● **Description of the task**: From the data below, pull out each line that contains the word "drowsy". Matching is case-sensitive.

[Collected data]
+-------+

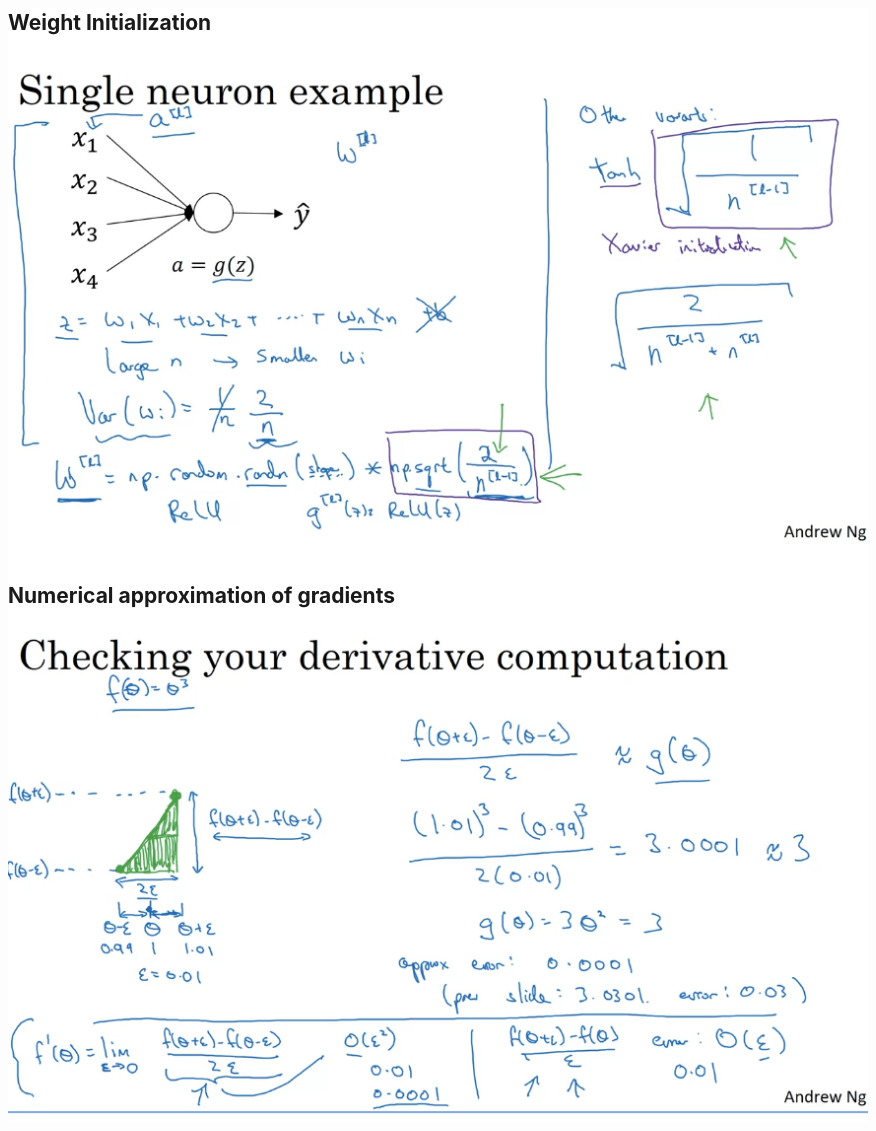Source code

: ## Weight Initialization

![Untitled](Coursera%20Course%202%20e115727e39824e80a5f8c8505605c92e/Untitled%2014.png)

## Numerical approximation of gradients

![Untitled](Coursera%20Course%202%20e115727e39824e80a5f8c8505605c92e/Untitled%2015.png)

+-------+

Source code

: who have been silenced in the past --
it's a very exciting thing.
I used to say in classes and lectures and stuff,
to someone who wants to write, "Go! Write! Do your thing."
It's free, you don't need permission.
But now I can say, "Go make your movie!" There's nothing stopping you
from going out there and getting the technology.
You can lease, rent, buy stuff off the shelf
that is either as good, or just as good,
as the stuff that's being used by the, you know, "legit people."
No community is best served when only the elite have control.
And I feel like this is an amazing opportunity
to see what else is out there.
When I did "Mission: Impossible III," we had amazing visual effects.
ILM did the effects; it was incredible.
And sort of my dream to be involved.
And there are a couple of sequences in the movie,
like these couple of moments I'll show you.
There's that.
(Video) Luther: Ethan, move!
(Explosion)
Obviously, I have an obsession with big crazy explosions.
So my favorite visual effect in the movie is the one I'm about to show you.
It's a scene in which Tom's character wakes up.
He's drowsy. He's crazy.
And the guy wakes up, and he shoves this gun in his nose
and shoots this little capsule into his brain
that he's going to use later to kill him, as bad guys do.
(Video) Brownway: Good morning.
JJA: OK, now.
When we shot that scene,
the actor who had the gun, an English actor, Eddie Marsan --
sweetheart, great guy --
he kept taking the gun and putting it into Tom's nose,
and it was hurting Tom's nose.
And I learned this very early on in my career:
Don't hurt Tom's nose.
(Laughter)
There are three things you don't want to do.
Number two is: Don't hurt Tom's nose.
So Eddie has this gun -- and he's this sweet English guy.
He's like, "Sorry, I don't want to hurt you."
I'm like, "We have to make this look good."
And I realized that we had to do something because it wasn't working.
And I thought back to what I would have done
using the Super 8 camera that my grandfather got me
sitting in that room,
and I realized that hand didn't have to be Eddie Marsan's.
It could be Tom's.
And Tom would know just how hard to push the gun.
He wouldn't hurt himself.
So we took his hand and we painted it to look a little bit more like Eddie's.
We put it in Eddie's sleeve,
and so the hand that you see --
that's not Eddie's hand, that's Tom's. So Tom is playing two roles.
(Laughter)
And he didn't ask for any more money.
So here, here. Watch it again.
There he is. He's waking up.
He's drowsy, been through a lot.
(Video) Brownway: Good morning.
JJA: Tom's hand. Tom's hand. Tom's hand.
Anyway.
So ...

+-------+

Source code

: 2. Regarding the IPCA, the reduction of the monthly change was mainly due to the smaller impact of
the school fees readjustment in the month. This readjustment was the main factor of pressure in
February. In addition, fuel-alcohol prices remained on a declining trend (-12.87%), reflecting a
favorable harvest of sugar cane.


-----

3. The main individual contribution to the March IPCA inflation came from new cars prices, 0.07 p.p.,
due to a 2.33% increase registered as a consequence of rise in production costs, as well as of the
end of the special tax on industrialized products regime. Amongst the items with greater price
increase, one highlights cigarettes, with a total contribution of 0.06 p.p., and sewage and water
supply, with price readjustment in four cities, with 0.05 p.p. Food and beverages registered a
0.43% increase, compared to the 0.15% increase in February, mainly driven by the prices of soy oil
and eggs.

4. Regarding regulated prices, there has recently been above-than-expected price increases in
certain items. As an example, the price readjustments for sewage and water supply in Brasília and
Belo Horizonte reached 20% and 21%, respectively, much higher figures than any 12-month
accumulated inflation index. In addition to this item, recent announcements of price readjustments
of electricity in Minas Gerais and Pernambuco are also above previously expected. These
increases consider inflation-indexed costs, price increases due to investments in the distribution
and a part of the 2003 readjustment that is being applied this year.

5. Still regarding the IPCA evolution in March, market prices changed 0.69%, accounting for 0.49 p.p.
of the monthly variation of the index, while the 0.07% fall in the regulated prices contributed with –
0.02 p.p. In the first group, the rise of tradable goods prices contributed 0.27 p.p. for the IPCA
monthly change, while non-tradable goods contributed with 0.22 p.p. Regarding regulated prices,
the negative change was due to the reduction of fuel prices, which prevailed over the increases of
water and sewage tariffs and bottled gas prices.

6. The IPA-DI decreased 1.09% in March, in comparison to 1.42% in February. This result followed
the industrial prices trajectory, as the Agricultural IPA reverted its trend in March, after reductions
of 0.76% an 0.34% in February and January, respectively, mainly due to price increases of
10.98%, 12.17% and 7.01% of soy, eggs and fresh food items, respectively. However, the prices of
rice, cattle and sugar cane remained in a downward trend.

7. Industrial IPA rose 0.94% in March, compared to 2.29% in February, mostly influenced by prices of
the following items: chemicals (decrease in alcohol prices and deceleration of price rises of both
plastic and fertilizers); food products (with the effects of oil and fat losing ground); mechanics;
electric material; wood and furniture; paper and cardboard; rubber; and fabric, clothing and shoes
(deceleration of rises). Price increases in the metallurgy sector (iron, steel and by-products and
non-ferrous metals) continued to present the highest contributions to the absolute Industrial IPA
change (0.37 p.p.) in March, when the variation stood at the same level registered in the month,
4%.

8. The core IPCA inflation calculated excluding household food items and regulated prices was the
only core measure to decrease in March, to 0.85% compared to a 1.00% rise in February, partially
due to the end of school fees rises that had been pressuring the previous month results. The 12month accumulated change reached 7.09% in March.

+-------+

● **Task answer**:
He's drowsy. He's crazy.
He's drowsy, been through a lot.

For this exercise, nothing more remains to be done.